Nobody has ever been brought to justice for his murder, though responsibility for the attack was claimed by a dissident republican group which claimed to be made up of former members of the Provisional IRA.
The inclusion of Mr Kerr's name on the Republican bonfires has been condemned across Northern Ireland, and the sectarian manner of all bonfires in July and August across the North has again been thrown into the spotlight.
Banners bearing threats toward PSNI chief constable Simon Byrne, and another private citizen, were also seen on one of the bonfires.
Sinn Féin MLA Gerry Kelly said the bonfire in Derry "with posters including reference to murdered Police Officer Ronan Kerr is a disgrace and is NOT representative of the Derry people. It is as bad as any of the Loyalist bonfires throughout the years with burning effigies and hate posters."
The bonfire in Derry with posters including reference to murdered Police Officer Ronan Kerr is a disgrace and is NOT representative of the Derry people. It is as bad as any of the Loyalist bonfires throughout the years with burning effigies and hate posters.

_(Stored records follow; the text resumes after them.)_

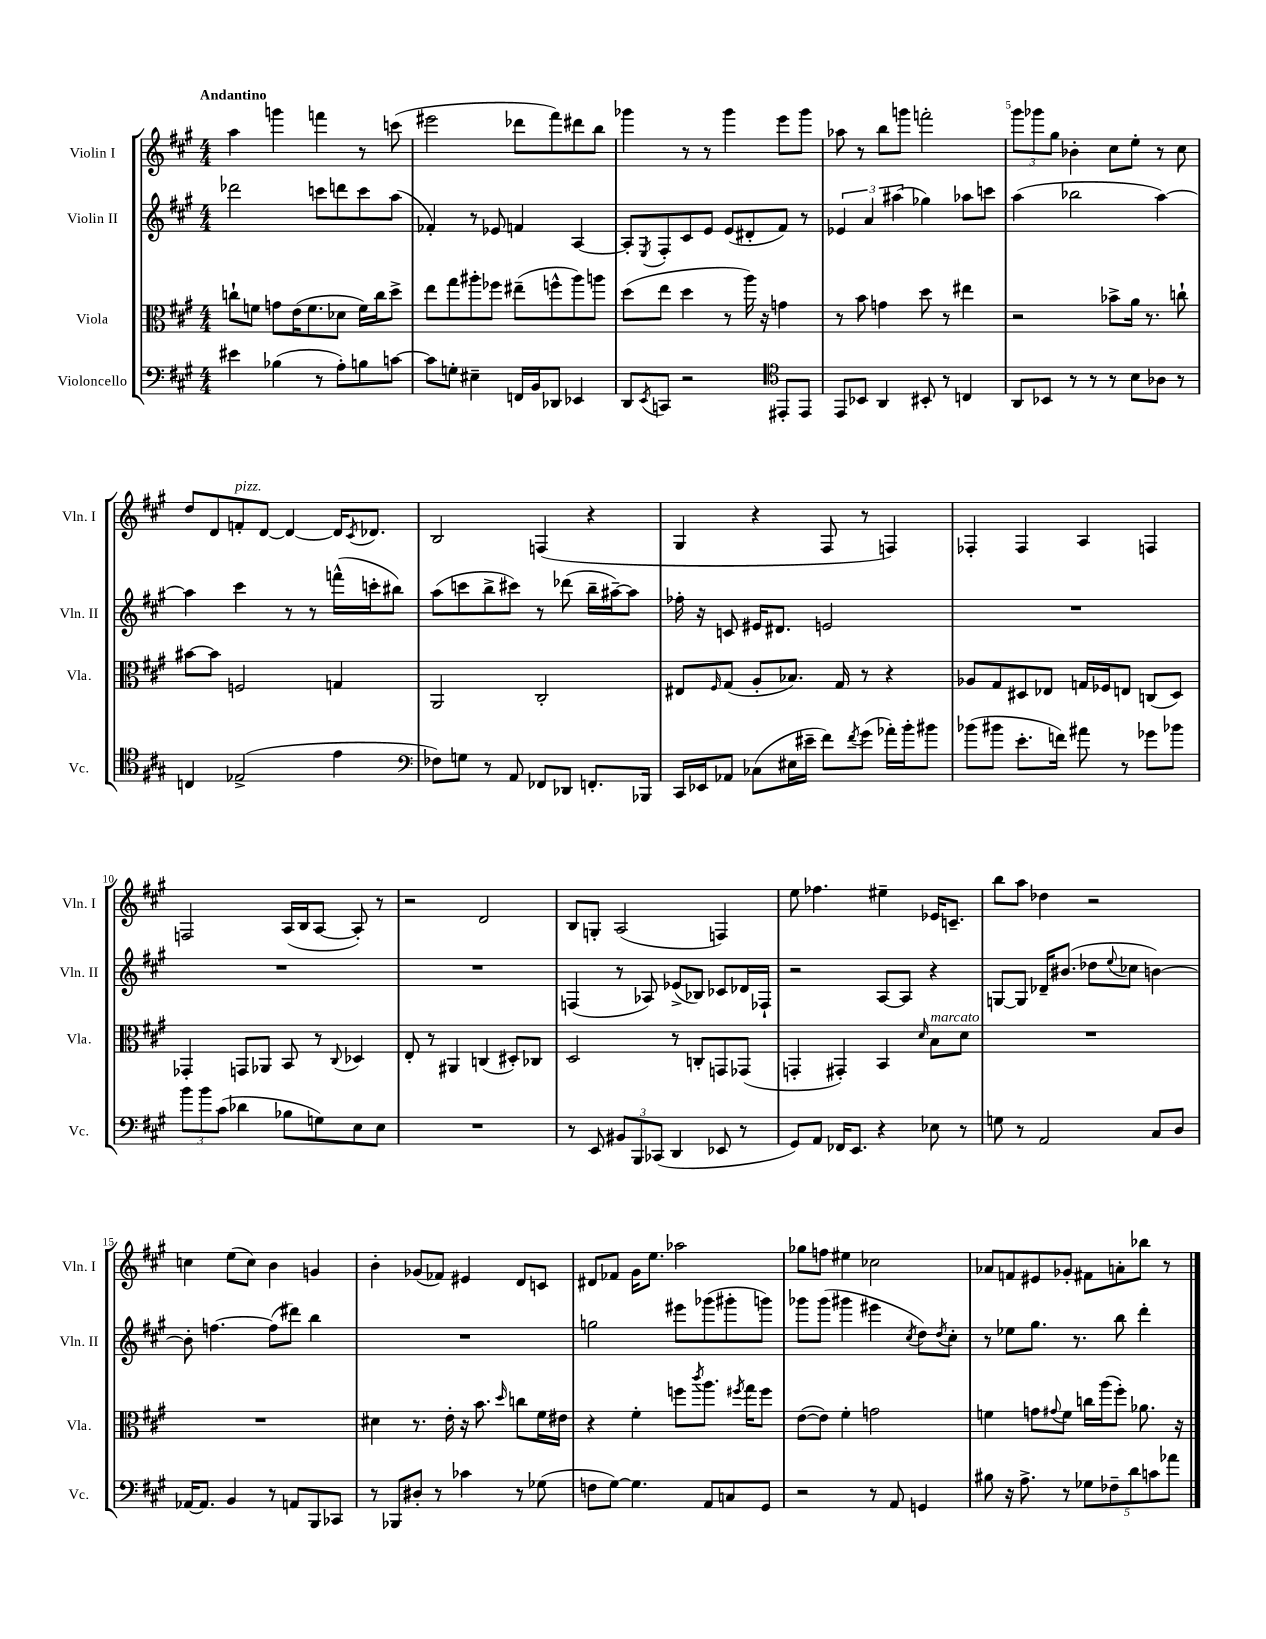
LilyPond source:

<<
\new StaffGroup <<
\new Staff = "s0" \with { instrumentName = "Violin I" shortInstrumentName = "Vln. I" } {
    \clef treble \key a \major \numericTimeSignature \time 4/4 \tempo "Andantino"
    a''4 g'''4 f'''4 r8 c'''8( |
    eis'''2 des'''8 fis'''8) dis'''8 b''8 |
    ges'''4 r8 r8 ges'''4 e'''8 ges'''8 |
    aes''8 r8 b''8 g'''8 f'''2-. |
    \tuplet 3/2 { gis'''8 ges'''8 gis''8 } bes'4-. cis''8 e''8-. r8 cis''8 |
    d''8 d'8 f'8-.^\markup { \italic "pizz." } d'8~ d'4~ d'16 \acciaccatura { cis'8 } des'8. |
    b2 f4( r4 |
    gis4 r4 fis8 r8 f4) |
    fes4-. fes4 a4 f4 |
    f2 a16( b16 a8~ a8-.) r8 |
    r2 d'2 |
    b8 g8-. a2( f4) |
    e''8 fes''4. eis''4-- ees'16 c'8.-- |
    b''8 a''8 des''4 r2 |
    c''4 e''8( c''8) b'4 g'4 |
    b'4-. ges'8( fes'8) eis'4 d'8 c'8 |
    dis'8 fes'8 gis'16 e''8. aes''2 |
    ges''8 f''8 eis''4 ces''2 |
    aes'8 f'8 eis'8 ges'8-. fis'8 a'8-. bes''8 r8 \bar "|." |
}
\new Staff = "s1" \with { instrumentName = "Violin II" shortInstrumentName = "Vln. II" } {
    \clef treble \key a \major \numericTimeSignature \time 4/4
    des'''2 c'''8 d'''8 c'''8 a''8( |
    fes'4-.) r8 ees'8 f'4 a4~ |
    a8-. \acciaccatura { e8 } fis8-. cis'8 e'8 e'8( dis'8-. fis'8) r8 |
    \tuplet 3/2 { ees'4 a'4 ais''4( } ges''4) aes''8 c'''8 |
    a''4( bes''2 a''4~) |
    a''4 cis'''4 r8 r8 f'''16-^( c'''16-. bis''8) |
    a''8( c'''8 b''8-> cis'''8) r8 des'''8( b''16-- ais''16~--) ais''8 |
    fes''16-. r16 c'8 eis'16 dis'8. e'2 |
    R1 |
    R1 |
    R1 |
    f4( r8 aes8) ees'8->( bes8) ces'8 des'16 fes16-! |
    r2 a8~ a8 r4 |
    g8~ g8 des'16-- bis'8.( des''8 \appoggiatura { e''8 } ces''8 b'4~) |
    b'8-. f''4.~ f''8( dis'''8) b''4 |
    R1 |
    g''2 eis'''8 ges'''8( gis'''8-. g'''8) |
    ges'''8 ges'''8( gis'''4 eis'''4 \acciaccatura { cis''8 } d''8) \acciaccatura { d''8 } cis''8-. |
    r8 ees''8 gis''8. r8. b''8 d'''4-. \bar "|." |
}
\new Staff = "s2" \with { instrumentName = "Viola" shortInstrumentName = "Vla." } {
    \clef alto \key a \major \numericTimeSignature \time 4/4
    c''8-! f'8 g'8 e'16( f'8. des'8 f'16) c''16 d''8-> |
    e''8 gis''8 ais''8-. fes''8 eis''8--( f''8-^ ais''8) a''8 |
    d''8( e''8 d''4 r8 a''16) r16 g'4 |
    r8 b'8 g'4 d''8 r8 eis''4 |
    r2 bes'8-> a'16 r8. c''8-! |
    bis'8~ bis'8 f2 g4 |
    a,2 cis2-. |
    eis8 \grace { fis16 } gis8( a8-. bes8.) gis16 r8 r4 |
    aes8 gis8 dis8 ees8 g16 fes16 e8 c8( dis8) |
    ges,4-. g,8 aes,8 b,8 r8 \appoggiatura { cis8 } des4 |
    e8-. r8 ais,4 c4( dis8-.) ces8 |
    d2 r8 c8-. g,8 ges,8( |
    g,4-. gis,4-.) b,4 \grace { d'16 } b8^\markup { \italic "marcato" } d'8 |
    R1 |
    R1 |
    dis'4 r8. e'16-. r16 b'8. \grace { d''16 } c''8 fis'16 eis'16 |
    r4 fis'4-. f''8 \acciaccatura { cis'''8 } a''8. \acciaccatura { fis''8 } gis''16 fis''8 |
    e'8~( e'8) fis'4-. g'2 |
    f'4 g'8 \appoggiatura { gis'8 } f'8 c''16 a''16( fis''8-.) aes'8. r16 \bar "|." |
}
\new Staff = "s3" \with { instrumentName = "Violoncello" shortInstrumentName = "Vc." } {
    \clef bass \key a \major \numericTimeSignature \time 4/4
    eis'4 bes4( r8 a8-.) b8 c'8~ |
    c'8 g8-. eis4-- f,16 b,16 des,8 ees,4 |
    d,8 \acciaccatura { e,8 } c,8 r2 \clef tenor eis,8-. eis,8 |
    e,8 bes,8 a,4 bis,8-. r8 c4 |
    a,8 bes,8 r8 r8 r8 b8 aes8 r8 |
    c4 ees2->( e'4 |
    \clef bass fes8) g8 r8 a,8 fes,8 des,8 f,8.-. bes,,16 |
    cis,16 ees,16 aes,8 ces8( eis16 eis'16-- fis'8) \acciaccatura { fis'8 } gis'8( aes'16-.) b'16-. bis'8 |
    bes'8( bis'8 e'8.-. f'16) ais'8 r8 ges'8 bes'8 |
    \tuplet 3/2 { b'8 b'8 cis'8( } des'4 bes8 g8) e8 e8 |
    R1 |
    r8 e,8 \tuplet 3/2 { bis,8 b,,8 ces,8( } d,4 ees,8 r8 |
    gis,8) a,8 fes,16 e,8. r4 ees8 r8 |
    g8 r8 a,2 cis8 d8 |
    aes,16~ aes,8. b,4 r8 a,8 b,,8 ces,8 |
    r8 bes,,8 dis8-. r8 ces'4 r8 ges8( |
    f8 gis8~) gis4. a,8 c8 gis,8 |
    r2 r8 a,8 g,4 |
    bis8 r16 a8.-> r8 \tuplet 5/4 { ges8 fes8-- d'8 c'8 aes'8 } \bar "|." |
}
>>
>>
\layout { \context { \Score \override BarNumber.break-visibility = ##(#f #t #t) barNumberVisibility = #(every-nth-bar-number-visible 5) } }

— Gerry Kelly (@GerryKellyMLA) August 16, 2021
Alliance Councillor for Omagh, Stephen Donnelly said: " Setting alight a banner bearing the name of a young man who died at just 25 defending the community he loved might well give some a sick kick, but they will never be able to burn out the respect and pride that Ronan Kerr’s memory is held in Omagh to this day."

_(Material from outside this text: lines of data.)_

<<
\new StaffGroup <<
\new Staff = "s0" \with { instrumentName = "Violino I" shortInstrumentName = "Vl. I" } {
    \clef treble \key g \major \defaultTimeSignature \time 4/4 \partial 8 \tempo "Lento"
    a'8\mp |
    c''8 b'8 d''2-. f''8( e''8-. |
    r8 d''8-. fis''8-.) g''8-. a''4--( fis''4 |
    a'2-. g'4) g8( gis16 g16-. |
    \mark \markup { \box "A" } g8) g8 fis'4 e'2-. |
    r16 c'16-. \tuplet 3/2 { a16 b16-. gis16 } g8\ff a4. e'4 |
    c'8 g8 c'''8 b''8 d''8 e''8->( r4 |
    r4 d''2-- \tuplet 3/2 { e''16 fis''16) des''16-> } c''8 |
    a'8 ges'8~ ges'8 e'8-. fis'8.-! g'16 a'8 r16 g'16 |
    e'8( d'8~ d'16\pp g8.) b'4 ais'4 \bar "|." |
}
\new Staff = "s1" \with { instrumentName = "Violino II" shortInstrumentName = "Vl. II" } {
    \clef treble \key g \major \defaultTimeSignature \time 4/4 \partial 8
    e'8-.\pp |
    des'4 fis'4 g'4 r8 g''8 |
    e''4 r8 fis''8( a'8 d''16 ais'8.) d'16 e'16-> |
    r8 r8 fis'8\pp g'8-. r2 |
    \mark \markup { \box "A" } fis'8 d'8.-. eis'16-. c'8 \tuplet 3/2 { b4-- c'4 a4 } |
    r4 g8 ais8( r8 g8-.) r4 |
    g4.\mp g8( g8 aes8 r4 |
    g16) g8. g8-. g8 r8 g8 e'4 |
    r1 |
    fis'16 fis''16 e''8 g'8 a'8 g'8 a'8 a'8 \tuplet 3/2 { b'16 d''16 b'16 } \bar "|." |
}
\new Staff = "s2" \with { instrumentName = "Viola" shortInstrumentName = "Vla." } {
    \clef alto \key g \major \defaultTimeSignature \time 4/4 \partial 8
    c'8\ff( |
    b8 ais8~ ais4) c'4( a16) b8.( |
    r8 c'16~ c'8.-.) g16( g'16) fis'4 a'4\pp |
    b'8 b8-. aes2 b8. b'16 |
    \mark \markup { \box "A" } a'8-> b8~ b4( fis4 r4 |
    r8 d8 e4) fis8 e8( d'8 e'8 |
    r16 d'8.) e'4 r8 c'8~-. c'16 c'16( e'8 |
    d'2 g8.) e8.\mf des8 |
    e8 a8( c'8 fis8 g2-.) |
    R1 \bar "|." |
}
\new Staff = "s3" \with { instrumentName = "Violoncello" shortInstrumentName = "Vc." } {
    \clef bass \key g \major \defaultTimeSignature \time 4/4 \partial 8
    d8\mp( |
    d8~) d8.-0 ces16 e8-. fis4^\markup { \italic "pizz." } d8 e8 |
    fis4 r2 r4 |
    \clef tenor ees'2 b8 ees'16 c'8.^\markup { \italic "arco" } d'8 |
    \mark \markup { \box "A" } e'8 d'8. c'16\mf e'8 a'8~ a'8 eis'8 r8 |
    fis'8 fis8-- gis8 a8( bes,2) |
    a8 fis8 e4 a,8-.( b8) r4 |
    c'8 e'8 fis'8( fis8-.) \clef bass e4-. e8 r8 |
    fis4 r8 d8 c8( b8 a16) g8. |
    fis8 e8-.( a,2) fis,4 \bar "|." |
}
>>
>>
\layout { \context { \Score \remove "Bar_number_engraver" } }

Alliance leader Naomi Long shared Cllr Donnelly's message and added: "Absolutely abhorrent behaviour from people with nothing to offer the community but hate and misery.
Absolutely abhorrent behaviour from people with nothing to offer the community but hate and misery.
Ronan Kerr had something better to offer: he set out to serve the community and build a better future.
His memory burns brighter than any hate-fuelled fire. https://t.co/RZRrofRf7m
— Naomi Long MLA (@naomi_long) August 16, 2021
"Ronan Kerr had something better to offer: he set out to serve the community and build a better future. His memory burns brighter than any hate-fuelled fire."
Sinn Féin MLA Karen Mullan also condemned the displays of "hatred and sectarianism" in the Bogside area, saying it was "disgraceful".
"These displays of sectarianism and hate have no place in our society and are not representative of the local community," she said.
"This was in stark contrast to the many excellent community events held throughout the area organised by the Gasyard Féile and supported by community organisations which were widely supported.
"It is time these illegal bonfires which promote hatred come to an end once and for all."
Sinn Féin National Chairperson Declan Kearney said that both Loyalist July bonfires and Republican August bonfires "both represent sectarian hatred. Neither represent celebration of cultural tradition or national identity".
There is absolutely no difference between these August & July bonfires in Derry & Antrim.
Both represent sectarian hatred. Neither represent a celebration of cultural tradition or national identity.
No Irish republican would say otherwise.#StandUpAgainstSectarianism pic.twitter.com/R88V62VhSm
— Declan Kearney (@DeclanKearneySF) August 15, 2021
Popular social media page 'Irish Unity', which boasts hundreds of thousands of followers across multiple social media channels, shared the image of the Derry bonfire and said "We all need to move forward free from these towers of hate.
"Wrong in July. Wrong in August."
We all need to move forward free from these towers of hate. Wrong in July. Wrong in August. pic.twitter.com/UnCCEh42O4
— Irish Unity 🇮🇪🇵🇸 (@IrishUnity) August 15, 2021
The PSNI have confirmed they are "aware of a banner that was placed on a bonfire in Meenan Square in the Bogside area of Derry/Londonderry this evening making threats towards police officers and a member of the public".
Chief Superintendent Darrin Jones said: "The display of this material has been perceived as both offensive and distasteful", and confirmed a full investigation will be carried out.